“These are real ads!”
So after a few calls, Lyor and I meet. He looks like Magnum PI (if he were about 5’5): Bushy hair, bushy mustache, stocky build, bright colored suits with shoulder pads, etc… He lets me know upfront that he’s only meeting with me as a favor to Keith then starts up with a generic pep talk about what’s it like in the “real world”. He sounds so disinterested that it feels like I’m back in high school on Career Day or something. So to speed things up I mention that Keith liked my portfolio and thought he should see it.
“You have a portfolio?”
“These are ads! These are actual ads!”
He says it again like he’s cheering on a circus act. I calmly note that I put together my first portfolio as a freshman and that my writing influences were industry legends like Howard Gossage and Bill Bernbach and that I’d been reading CA annuals and Archives for years; and while I was 21 I was hungry, willing to work cheap and felt I had lot to offer an agency. That’s when I realized something important:
“These are actual ads... This is the kind of work that we do!
He wasn’t listening to a single word I said. He just kept looking at my book and at me and kept trying to figure out how the two got together… and of course, he kept saying stupid things like:
“So where did you learn how to do this stuff?”
Part of me wanted to tell Lyor that I was actually a crack dealer and one of my clients was a strung-out copywriter who traded me their portfolio for another hit. But instead I told him the truth.
“Wow. That’s great that someone like you wants to get into this industry…” he responds. “Now I know you probably can’t tell to look at me, but I’m Scandinavian. I’m an outsider, too.” (Sometimes people say things that make you squint because you can’t believe you actually saw the words come out of their mouths. Businesspeople have made me squint a lot over the years.
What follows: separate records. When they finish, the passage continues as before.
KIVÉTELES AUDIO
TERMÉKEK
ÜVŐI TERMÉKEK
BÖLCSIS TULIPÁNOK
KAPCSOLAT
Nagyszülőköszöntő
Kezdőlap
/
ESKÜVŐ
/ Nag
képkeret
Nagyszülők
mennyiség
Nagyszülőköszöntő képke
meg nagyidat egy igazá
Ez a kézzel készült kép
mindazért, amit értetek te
A lot.)
Lyor then proceeds to equate the struggles of being a below-average height, second-generation Scandinavian-American with a slightly unusual first name with being a black male in America. And just as he overcame, I shouldn’t let prejudice stop me from succeeding; and while he didn’t hire me and wouldn’t recommend anyone else who was looking for writers, he was definitely on my side.